Arbitration award for Brockville firefighters

(Newswatch Group/Bill Kingston, File)

BROCKVILLE – An interest arbitration board has given Brockville firefighters retroactive pay hikes totalling 14.24 per cent over six years, the City of Brockville announced Wednesday.

The city says it received notice of the award on May 30, which includes “enhancements to benefits, as well as operational and language changes.”

The decision covers a period from Jan. 1, 2013 to Dec. 31, 2018 – meaning firefighters will be getting a retroactive raise of roughly 2.37 per cent per year, on average.

In June 2018, the board of interest arbitration gave an interim award, bumping a first-class firefighter’s salary to $96,000 (other positions were pro-rated), and lump sum payments of $7,500 or $15,000 depending on a firefighter’s hiring date.

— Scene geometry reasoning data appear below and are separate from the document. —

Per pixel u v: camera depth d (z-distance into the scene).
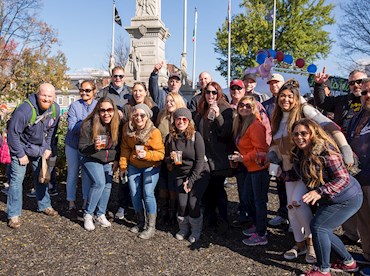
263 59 11.05
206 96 4.52
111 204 5.86
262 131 4.23
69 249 3.99
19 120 4.50
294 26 26.20
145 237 4.40
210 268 3.65
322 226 3.38
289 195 3.93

It was requested by the Brockville Professional Firefighters’ Association, given that their members hadn’t had a raise since 2012.

“It is understood that these lump sum payments will be deduced from the retroactivity that is later found to be owing,” board chairman Kevin Burkett wrote in his June 2018 decision.

Brockville Mayor Jason Baker praised the work of firefighters while he hoped this ruling would allow the corporation and the association to “be able to negotiate a contract that is both mutually beneficial and also recognizes the requirement to position the service to meet future service delivery needs while respecting the importance of cost containment.”

As for whether taxpayers will be on the hook for a large amount of money for this award, the city says it had budgeted for it. “In anticipation of an award that spanned several years, the City of Brockville has prepared for this by allocating salary increases in the budget each year.”

A global amount needed to cover the award is not available as the city’s finance department “still has to work through” a number of calculations, city manager Janette Loveys told Brockville Newswatch in an email.

The salary for a first-class firefighter was $84,267 in July 2012 and would be $97,472 in December 2018 – a difference of $13,205 or 14.24 per cent.

Loveys added that the two sides “have not yet initiated discussions for a new Collective Agreement.”

The Brockville Fire Department responded to 914 incidents last year – 78 were fires.